Copy each of the following entries back without change.

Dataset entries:
<<<<

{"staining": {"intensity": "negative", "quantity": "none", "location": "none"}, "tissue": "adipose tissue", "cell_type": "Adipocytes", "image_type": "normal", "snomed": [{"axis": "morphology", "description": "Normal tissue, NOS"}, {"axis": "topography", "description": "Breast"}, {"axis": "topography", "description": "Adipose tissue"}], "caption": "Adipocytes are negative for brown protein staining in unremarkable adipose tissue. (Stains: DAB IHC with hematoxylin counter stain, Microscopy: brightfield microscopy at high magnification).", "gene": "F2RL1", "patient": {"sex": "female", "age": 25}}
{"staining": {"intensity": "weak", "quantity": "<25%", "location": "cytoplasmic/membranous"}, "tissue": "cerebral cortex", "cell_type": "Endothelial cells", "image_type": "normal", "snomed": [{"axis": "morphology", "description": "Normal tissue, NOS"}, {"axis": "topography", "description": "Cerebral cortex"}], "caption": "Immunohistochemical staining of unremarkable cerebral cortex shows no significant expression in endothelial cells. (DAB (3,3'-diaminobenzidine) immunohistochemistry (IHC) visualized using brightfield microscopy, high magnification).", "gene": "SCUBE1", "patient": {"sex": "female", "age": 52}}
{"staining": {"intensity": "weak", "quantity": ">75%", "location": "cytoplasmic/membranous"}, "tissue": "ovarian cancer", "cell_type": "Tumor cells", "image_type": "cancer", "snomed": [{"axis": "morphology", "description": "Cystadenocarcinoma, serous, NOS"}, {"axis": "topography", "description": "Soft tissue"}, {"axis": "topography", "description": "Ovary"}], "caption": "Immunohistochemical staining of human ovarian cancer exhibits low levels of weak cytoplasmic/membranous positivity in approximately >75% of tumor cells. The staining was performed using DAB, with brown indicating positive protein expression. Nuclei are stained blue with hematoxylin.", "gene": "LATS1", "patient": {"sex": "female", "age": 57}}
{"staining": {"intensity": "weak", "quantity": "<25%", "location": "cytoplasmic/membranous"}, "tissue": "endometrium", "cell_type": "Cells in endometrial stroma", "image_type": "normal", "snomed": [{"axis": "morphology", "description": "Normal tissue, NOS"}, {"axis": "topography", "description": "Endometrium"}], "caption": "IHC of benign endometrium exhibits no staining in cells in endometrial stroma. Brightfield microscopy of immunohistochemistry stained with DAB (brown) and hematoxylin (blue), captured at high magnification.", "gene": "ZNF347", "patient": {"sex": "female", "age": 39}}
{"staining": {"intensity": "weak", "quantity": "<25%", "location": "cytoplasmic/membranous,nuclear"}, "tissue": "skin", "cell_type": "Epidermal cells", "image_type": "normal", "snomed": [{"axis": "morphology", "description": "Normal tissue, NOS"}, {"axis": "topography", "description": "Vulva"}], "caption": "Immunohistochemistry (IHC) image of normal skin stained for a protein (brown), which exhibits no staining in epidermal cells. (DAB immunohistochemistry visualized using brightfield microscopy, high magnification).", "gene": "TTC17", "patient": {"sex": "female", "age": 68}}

>>>>

*EXERCISE OUTPUT*:
{"staining": {"intensity": "negative", "quantity": "none", "location": "none"}, "tissue": "adipose tissue", "cell_type": "Adipocytes", "image_type": "normal", "snomed": [{"axis": "morphology", "description": "Normal tissue, NOS"}, {"axis": "topography", "description": "Breast"}, {"axis": "topography", "description": "Adipose tissue"}], "caption": "Adipocytes are negative for brown protein staining in unremarkable adipose tissue. (Stains: DAB IHC with hematoxylin counter stain, Microscopy: brightfield microscopy at high magnification).", "gene": "F2RL1", "patient": {"sex": "female", "age": 25}}
{"staining": {"intensity": "weak", "quantity": "<25%", "location": "cytoplasmic/membranous"}, "tissue": "cerebral cortex", "cell_type": "Endothelial cells", "image_type": "normal", "snomed": [{"axis": "morphology", "description": "Normal tissue, NOS"}, {"axis": "topography", "description": "Cerebral cortex"}], "caption": "Immunohistochemical staining of unremarkable cerebral cortex shows no significant expression in endothelial cells. (DAB (3,3'-diaminobenzidine) immunohistochemistry (IHC) visualized using brightfield microscopy, high magnification).", "gene": "SCUBE1", "patient": {"sex": "female", "age": 52}}
{"staining": {"intensity": "weak", "quantity": ">75%", "location": "cytoplasmic/membranous"}, "tissue": "ovarian cancer", "cell_type": "Tumor cells", "image_type": "cancer", "snomed": [{"axis": "morphology", "description": "Cystadenocarcinoma, serous, NOS"}, {"axis": "topography", "description": "Soft tissue"}, {"axis": "topography", "description": "Ovary"}], "caption": "Immunohistochemical staining of human ovarian cancer exhibits low levels of weak cytoplasmic/membranous positivity in approximately >75% of tumor cells. The staining was performed using DAB, with brown indicating positive protein expression. Nuclei are stained blue with hematoxylin.", "gene": "LATS1", "patient": {"sex": "female", "age": 57}}
{"staining": {"intensity": "weak", "quantity": "<25%", "location": "cytoplasmic/membranous"}, "tissue": "endometrium", "cell_type": "Cells in endometrial stroma", "image_type": "normal", "snomed": [{"axis": "morphology", "description": "Normal tissue, NOS"}, {"axis": "topography", "description": "Endometrium"}], "caption": "IHC of benign endometrium exhibits no staining in cells in endometrial stroma. Brightfield microscopy of immunohistochemistry stained with DAB (brown) and hematoxylin (blue), captured at high magnification.", "gene": "ZNF347", "patient": {"sex": "female", "age": 39}}
{"staining": {"intensity": "weak", "quantity": "<25%", "location": "cytoplasmic/membranous,nuclear"}, "tissue": "skin", "cell_type": "Epidermal cells", "image_type": "normal", "snomed": [{"axis": "morphology", "description": "Normal tissue, NOS"}, {"axis": "topography", "description": "Vulva"}], "caption": "Immunohistochemistry (IHC) image of normal skin stained for a protein (brown), which exhibits no staining in epidermal cells. (DAB immunohistochemistry visualized using brightfield microscopy, high magnification).", "gene": "TTC17", "patient": {"sex": "female", "age": 68}}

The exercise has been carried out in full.